The loudest, most full of life person he knew, leaving this world in nothing but a whisper.
His stomach protested and he had to do deep breathing to not immediately throw up the first bit of food he’d probably had in days.
This revelation was useless though, because he would have to pull the plug on Gai sooner or later.
“Any other questions?” Tenzo prompted him, and Kakashi shoved that to the back of his mind, grateful for the distraction.
xXx
The room was exactly the same as he’d left it. His afternoon had been filled with grilling Tenzo-no, Yamato - over his life and circumstances. He could have gone to the Hokage’s office and started his work, but instead, when they parted, his feet led him here. Was this the remnants of the previous Kakashi? Was this him?
He sat down and stared at Gai, and something like instinct told him to talk. That the other man would listen, that he could trust him with his real thoughts.
“Lee isn’t wearing the jumpsuit anymore. I wonder who asked him to stop. Do you think it was me?
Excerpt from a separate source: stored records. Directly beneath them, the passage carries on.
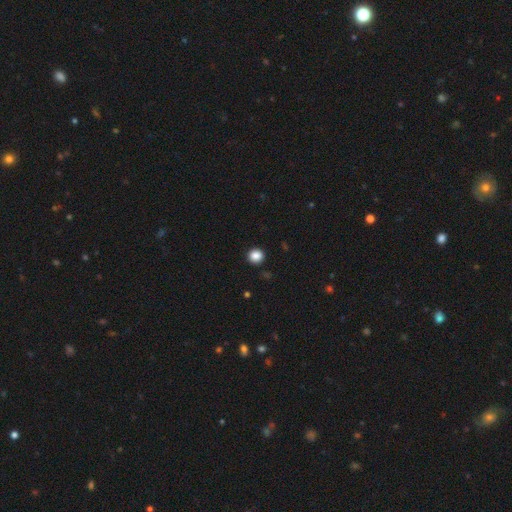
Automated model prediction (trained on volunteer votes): This is clearly a smooth galaxy (87%). How rounded: clearly round (90%). Merging: clearly none (92%).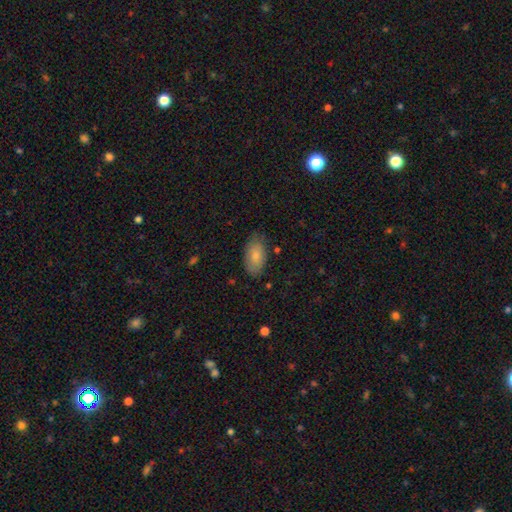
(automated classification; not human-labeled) A smooth galaxy with no disk features (79%) that is in between round and cigar-shaped (94%).

Vote fractions:
- Smooth or featured? smooth: 79% / featured or disk: 14% / star or artifact: 6%
- How rounded? in between: 94% / round: 3% / cigar-shaped: 3%
- Merging? none: 77% / minor disturbance: 18% / major disturbance: 4% / merger: 1%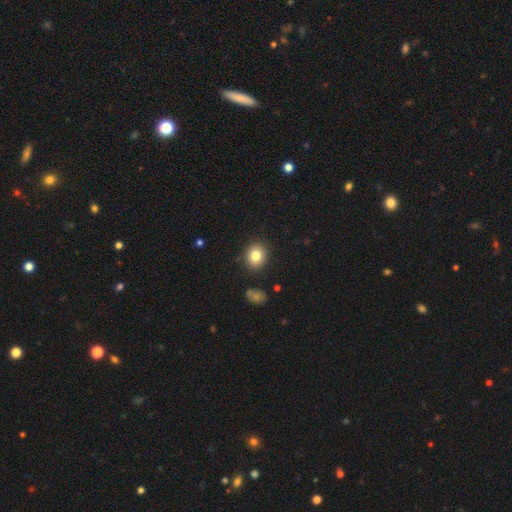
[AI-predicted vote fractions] Morphology: type=smooth (81%); roundness=round (71%); merging=none (88%).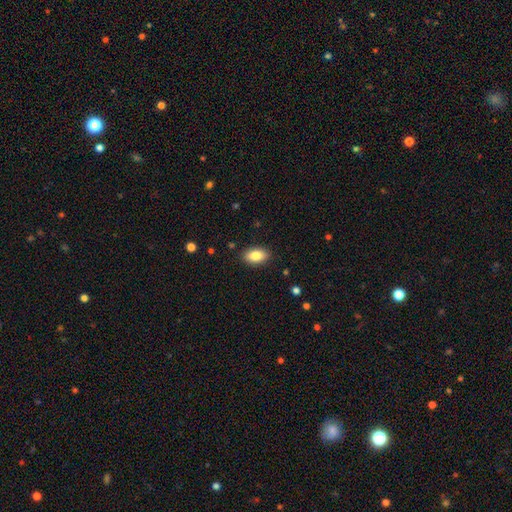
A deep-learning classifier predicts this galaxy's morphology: The model was most divided on "smooth or featured": smooth: 85%, featured or disk: 8%, star or artifact: 7%. More confident: how rounded — in between (92%); merging — none (88%).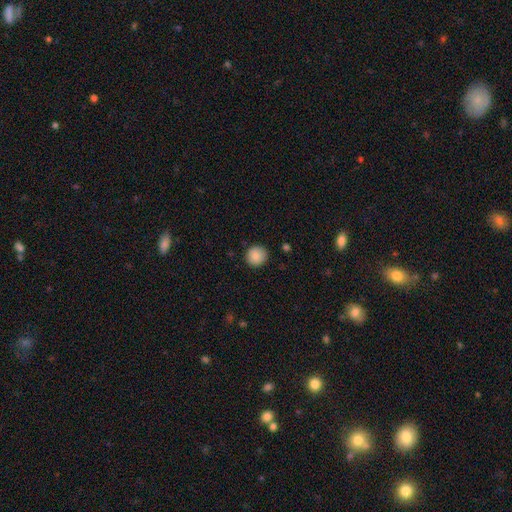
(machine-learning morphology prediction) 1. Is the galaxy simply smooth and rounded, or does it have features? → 88% smooth, 8% star or artifact, 4% featured or disk.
Maybe he could see how much it hurt others to look at him and see you. Maybe I yelled at him. He wouldn’t even look at me yesterday.”
Kakashi was already reaching for Gai’s hand before he really thought about it. The bandages were irritating his subconscious. Tsunade had told him that his skin had mostly recovered, hadn’t she? Perhaps they kept the bandages on to stop people from seeing the damage. Kakashi didn’t care about that. He couldn’t articulate exactly why he needed to see them, but he did. He carefully unwrapped the wrappings until Gai’s entire hand up to his mid forearm was completely bare. It wasn’t pretty. It looked like ropes of scar tissue stitched his skin together.
“Huh.” Kakashi traced one of the lines idly. “It kind of looks like lightning.”
He flipped Gai’s hand over and looked at his palm. There were the remnants of blisters there, raised and shiny. He put his fingertips over them, feeling the difference in texture. He had never held Gai’s hand like this- he couldn’t compare.
He sort of wished he had.
“Lots of wasted years.” Kakashi was starting to understand, little by little, the same mindset that his future self had been in before he nearly killed himself trying to escape from this reality. “I think there was a part of me that… always assumed I’d have more time.”
He was exhausted.
“We’re in our thirties now, I hear. I don’t know. I think… Maybe he thought he’d tell you after everything was all settled? Did you know that was coming? Has he already told you? I’ve always been a bit of a coward, though, so I doubt it.” Kakashi leaned down to rest his cheek on his crossed arms. Now he was just sort of idly playing with the darkened fingers of his best friend.
“I never understood why you had so much patience for me.” He closed his eyes, surprised by the sudden flush of tears that flooded into his vision.
No, no, he was here for a reason . He was here to do what his previous self could not. What was the point in ‘what if’s?
He would do it soon, tomorrow maybe, and then… Then he’d live the rest of his life truly alone.
The room smelled like a hospital, but it also smelled like Gai. That in itself was soothing. He wondered how he was supposed to give this up. Gai’s scent would fade with time. His apartment probably just smelt stale now that he’d been out of it for so many months.
Kakashi drifted off to sleep thinking such nonsensical things.